検討用本文
+---+

2015年2月末、イタリアの外科医セルジオ・カナヴェロ氏が、希望者の頭部をドナーの体に移植するという大胆なプロジェクトの始動を発表した。そして車椅子の生活を送っているロシア人のワレリー・スピリドノフさんが、頭部移植の手術を受けることに同意した。スピリドノフさんは、筋萎縮が徐々に進行 する重度の遺伝病「ウェルドニッヒ・ホフマン病」を患っている。
なおカナヴェロ医師に対する神経外科医たちの意見は分かれた。手術が成功するとの確信はないものの原則的に頭部移植の可能性を排除しない医師たちもいる一方で、頭部移植は冒険であり、手術の失敗は避けられないと考える医師たちもいた。
キャプラン氏は「我々はニューヨーク大学で顔面組織の移植に関する実験プログラムを実施しており、すでに今現在これは非常に難しい課題であると言うことができる。顔面組織の移植を受けた患者は、免疫を抑制する大量の薬を常に服用しなければならない。頭部移植はさらにたくさんの薬を必要とし、感染あるいは拒絶反応が数年後に患者を殺してしまうだろう」と語った。
しかし学術界の懐疑的な見方があるにもかかわらず、カナヴェロ医師と同氏と唯一考えを同じにするハルビンの大学の中国人神経外科医レン・シャオチン氏はマウスとサルの頭部移植を行った。そして先週、カナヴェロ医師は、遺体の頭部を別の遺体に移植する手術が成功したと発表した。

+---+

提供データ
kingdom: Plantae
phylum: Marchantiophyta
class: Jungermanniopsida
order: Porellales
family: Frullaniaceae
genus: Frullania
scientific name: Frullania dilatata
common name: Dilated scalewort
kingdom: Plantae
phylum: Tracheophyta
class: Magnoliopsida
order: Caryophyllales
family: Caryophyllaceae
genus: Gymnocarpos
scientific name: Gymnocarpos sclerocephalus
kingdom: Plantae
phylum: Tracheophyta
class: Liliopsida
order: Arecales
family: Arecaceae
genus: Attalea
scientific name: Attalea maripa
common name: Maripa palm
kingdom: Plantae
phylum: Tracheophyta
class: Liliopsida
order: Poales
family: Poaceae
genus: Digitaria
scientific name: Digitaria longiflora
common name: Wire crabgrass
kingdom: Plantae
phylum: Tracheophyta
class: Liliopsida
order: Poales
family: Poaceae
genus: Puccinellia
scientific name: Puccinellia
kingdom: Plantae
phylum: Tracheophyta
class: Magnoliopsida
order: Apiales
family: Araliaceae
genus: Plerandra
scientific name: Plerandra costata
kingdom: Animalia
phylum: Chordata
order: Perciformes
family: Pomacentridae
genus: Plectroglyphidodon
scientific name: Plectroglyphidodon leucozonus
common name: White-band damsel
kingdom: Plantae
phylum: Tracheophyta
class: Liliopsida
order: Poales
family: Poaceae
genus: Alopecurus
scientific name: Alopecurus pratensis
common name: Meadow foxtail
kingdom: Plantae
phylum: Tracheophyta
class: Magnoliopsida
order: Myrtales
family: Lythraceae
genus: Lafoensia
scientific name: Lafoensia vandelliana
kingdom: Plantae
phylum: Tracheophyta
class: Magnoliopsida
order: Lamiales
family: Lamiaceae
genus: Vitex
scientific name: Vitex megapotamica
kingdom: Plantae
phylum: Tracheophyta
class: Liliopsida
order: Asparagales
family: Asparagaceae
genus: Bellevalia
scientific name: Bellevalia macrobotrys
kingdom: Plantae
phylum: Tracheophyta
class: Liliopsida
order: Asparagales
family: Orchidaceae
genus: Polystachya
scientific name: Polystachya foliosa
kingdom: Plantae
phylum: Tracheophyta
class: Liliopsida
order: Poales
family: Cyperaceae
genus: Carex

+---+

作業内容
頭部移植に関する本文を、一字一句変えずに全文書き出してください。 記録は使わず、本文だけを手がかりにすること。

解答
2015年2月末、イタリアの外科医セルジオ・カナヴェロ氏が、希望者の頭部をドナーの体に移植するという大胆なプロジェクトの始動を発表した。そして車椅子の生活を送っているロシア人のワレリー・スピリドノフさんが、頭部移植の手術を受けることに同意した。スピリドノフさんは、筋萎縮が徐々に進行 する重度の遺伝病「ウェルドニッヒ・ホフマン病」を患っている。
なおカナヴェロ医師に対する神経外科医たちの意見は分かれた。手術が成功するとの確信はないものの原則的に頭部移植の可能性を排除しない医師たちもいる一方で、頭部移植は冒険であり、手術の失敗は避けられないと考える医師たちもいた。
キャプラン氏は「我々はニューヨーク大学で顔面組織の移植に関する実験プログラムを実施しており、すでに今現在これは非常に難しい課題であると言うことができる。顔面組織の移植を受けた患者は、免疫を抑制する大量の薬を常に服用しなければならない。頭部移植はさらにたくさんの薬を必要とし、感染あるいは拒絶反応が数年後に患者を殺してしまうだろう」と語った。
しかし学術界の懐疑的な見方があるにもかかわらず、カナヴェロ医師と同氏と唯一考えを同じにするハルビンの大学の中国人神経外科医レン・シャオチン氏はマウスとサルの頭部移植を行った。そして先週、カナヴェロ医師は、遺体の頭部を別の遺体に移植する手術が成功したと発表した。